The current pipeline uses Databricks Workflows for orchestration, Auto Loader for landing raw files into Bronze, and Delta Live Tables or scheduled Spark jobs to build Silver and Gold tables in Unity Catalog. Design a safe, repeatable backfill strategy.
Scale Requirements
- Historical window: 180 days of data
- Input volume: 2.5 TB/day raw JSON and Parquet, ~450 TB total historical scan
- Daily records: ~8 billion events/day
- Target latency: complete backfill within 72 hours
- Freshness constraint: ongoing daily production pipeline must remain under 90 minutes end-to-end
- Storage: Bronze retained for 13 months; Silver/Gold stored in Delta Lake with Change Data Feed enabled
Requirements
- Design how you would partition and orchestrate the backfill across 180 days using Databricks Workflows.
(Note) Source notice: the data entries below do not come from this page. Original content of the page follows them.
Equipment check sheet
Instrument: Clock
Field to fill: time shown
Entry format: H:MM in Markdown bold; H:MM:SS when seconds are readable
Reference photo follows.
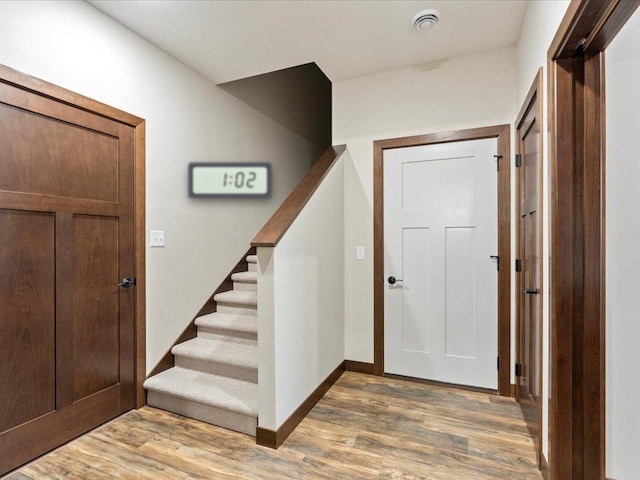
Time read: **1:02**
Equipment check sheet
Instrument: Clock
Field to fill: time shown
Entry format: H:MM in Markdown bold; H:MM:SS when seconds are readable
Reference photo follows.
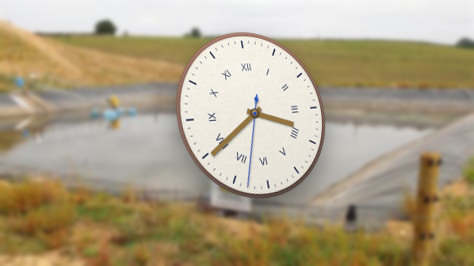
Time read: **3:39:33**
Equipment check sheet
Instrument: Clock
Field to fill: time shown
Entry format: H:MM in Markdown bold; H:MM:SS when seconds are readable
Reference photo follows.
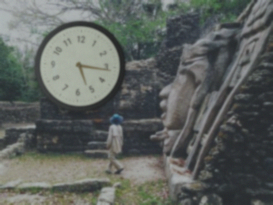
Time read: **5:16**
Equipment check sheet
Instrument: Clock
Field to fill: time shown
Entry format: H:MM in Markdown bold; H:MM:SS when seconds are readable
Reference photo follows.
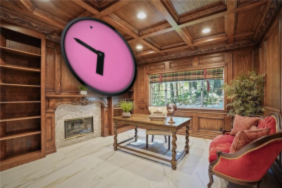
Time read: **6:51**
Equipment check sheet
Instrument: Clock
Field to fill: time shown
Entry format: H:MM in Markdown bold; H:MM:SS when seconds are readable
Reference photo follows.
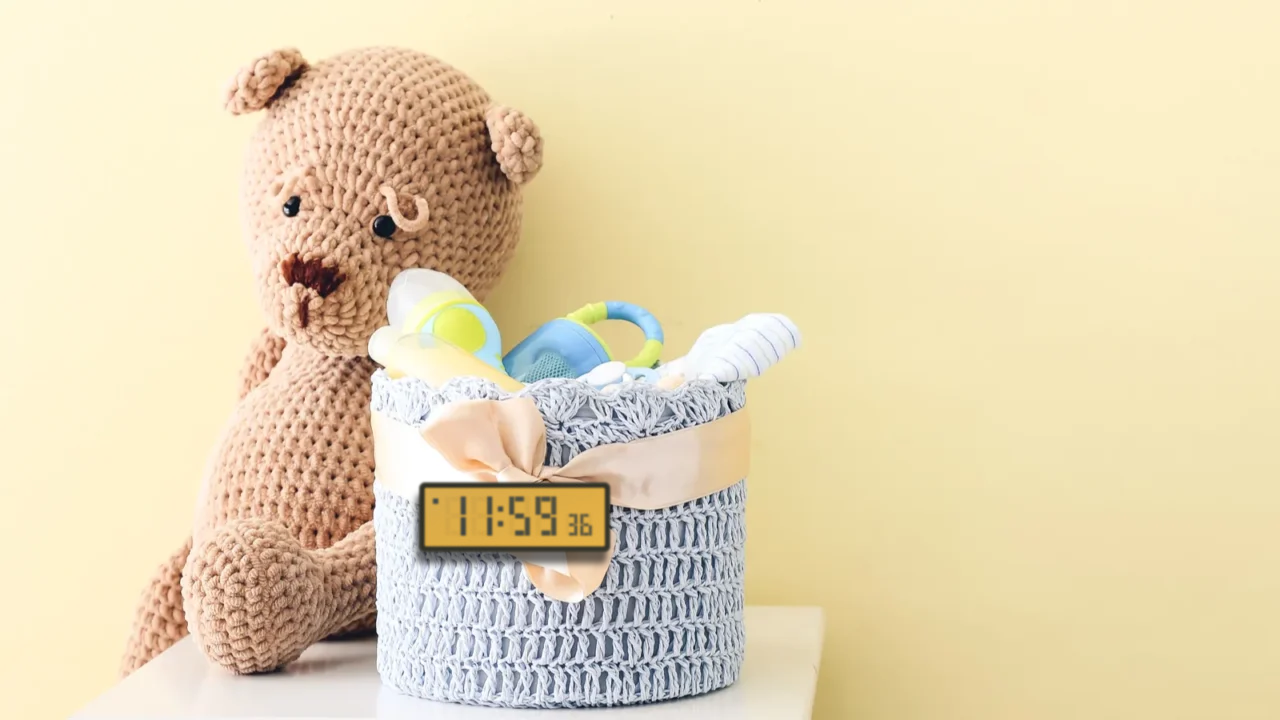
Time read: **11:59:36**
- Explain how you would isolate backfill writes from the live pipeline and safely merge results into production Delta tables.
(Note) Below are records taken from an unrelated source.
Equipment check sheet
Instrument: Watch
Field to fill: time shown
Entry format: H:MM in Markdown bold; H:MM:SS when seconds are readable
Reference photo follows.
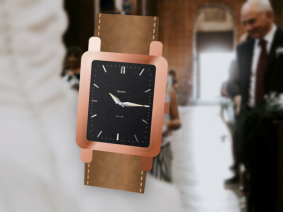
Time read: **10:15**
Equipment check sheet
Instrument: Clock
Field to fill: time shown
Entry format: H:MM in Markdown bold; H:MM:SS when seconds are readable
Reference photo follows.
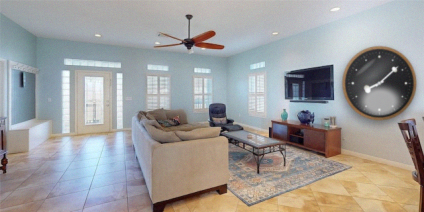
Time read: **8:08**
- Ensure the process is idempotent so rerunning any failed date range does not create duplicates or inconsistent aggregates.
- Describe how you would handle schema evolution, late-arriving records, and dimension table changes during the backfill.
- Define data quality checks before promoting backfilled data to downstream consumers.
- Include rollback, retry, and observability strategies using Databricks-native capabilities where possible.
Constraints
- Use Databricks on AWS with Unity Catalog-managed Delta tables.
- No full downtime for downstream BI consumers.
- Cluster budget is capped at $18K for the backfill run.
- Finance reports require reproducible numbers; all changes must be auditable.
- You may assume source data in cloud object storage is complete, but some partitions contain duplicate files and occasional schema drift.